IFC has a long record of innovation in tapping new sources of capital to support investment in emerging markets.
For small businesses in developing countries, obtaining a loan is difficult. It could soon become much more so.
In the wake of the global economic crisis, regulators are eager to find ways to keep taxpayers from having to pay for bank bailouts. Under new global rules, banks will have to raise more than $600 billion in capital to cover potential losses. Banks will face hard choices as the rules take effect in 2013.
One choice could be to reduce lending—particularly to small and medium enterprises in emerging markets, where capital requirements are relatively high.
We anticipated that challenge—and helped establish an innovative fund to enable banks to increase loans to emerging-market SMEs without running afoul of capital limits.
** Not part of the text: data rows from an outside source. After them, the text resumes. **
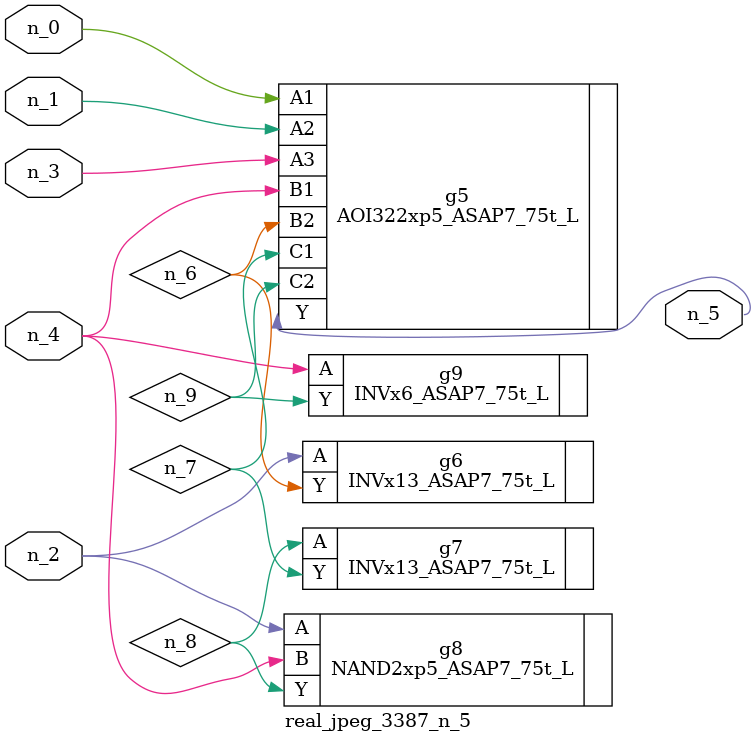
<source format=v>
module real_jpeg_3387_n_5 (n_4, n_0, n_1, n_2, n_3, n_5);

input n_4;
input n_0;
input n_1;
input n_2;
input n_3;

output n_5;

wire n_8;
wire n_6;
wire n_7;
wire n_9;

AOI322xp5_ASAP7_75t_L g5 ( 
.A1(n_0),
.A2(n_1),
.A3(n_3),
.B1(n_4),
.B2(n_6),
.C1(n_7),
.C2(n_9),
.Y(n_5)
);

INVx13_ASAP7_75t_L g6 ( 
.A(n_2),
.Y(n_6)
);

NAND2xp5_ASAP7_75t_L g8 ( 
.A(n_2),
.B(n_4),
.Y(n_8)
);

INVx6_ASAP7_75t_L g9 ( 
.A(n_4),
.Y(n_9)
);

INVx13_ASAP7_75t_L g7 ( 
.A(n_8),
.Y(n_7)
);


endmodule
</source>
This year, IFC invested $100 million in the new Capital Release and Redeployment Fund, which is managed by the private-equity firm, Robb & Company.
The fund allows banks to transfer some of the credit risks of SME loans to third parties, freeing up capital for further lending. It is expected to attract an additional $300 million from other investors, which would facilitate up to $4 billion in lending to SMEs in emerging markets.
IFC has a long record of innovation in tapping new sources of capital to support development in emerging markets—especially in times of crisis and uncertainty. Private-equity investment can play a significant role here, as our experience shows.
We are a significant backer of private-equity funds in emerging markets, and have invested in them since the 1980s. Our private-equity portfolio of $3 billion is invested in about 180 funds across the world. By investing in these funds, we bring our performance standards and policy requirements to them, which can help enhance the environmental and social performance of their projects.
We back private-equity funds because they provide capital and expertise to small and medium enterprises. In 2011, our private-equity investments helped support about 795,000 jobs—nearly a third of all jobs provided by our clients.
We are often the first private-equity investor in some of the poorest countries. This year, we made our first private-equity investment in earthquake-devastated Haiti. We expect our $10 million investment in Leopard Capital’s Haiti Fund to support affordable housing, renewable energy, and food production.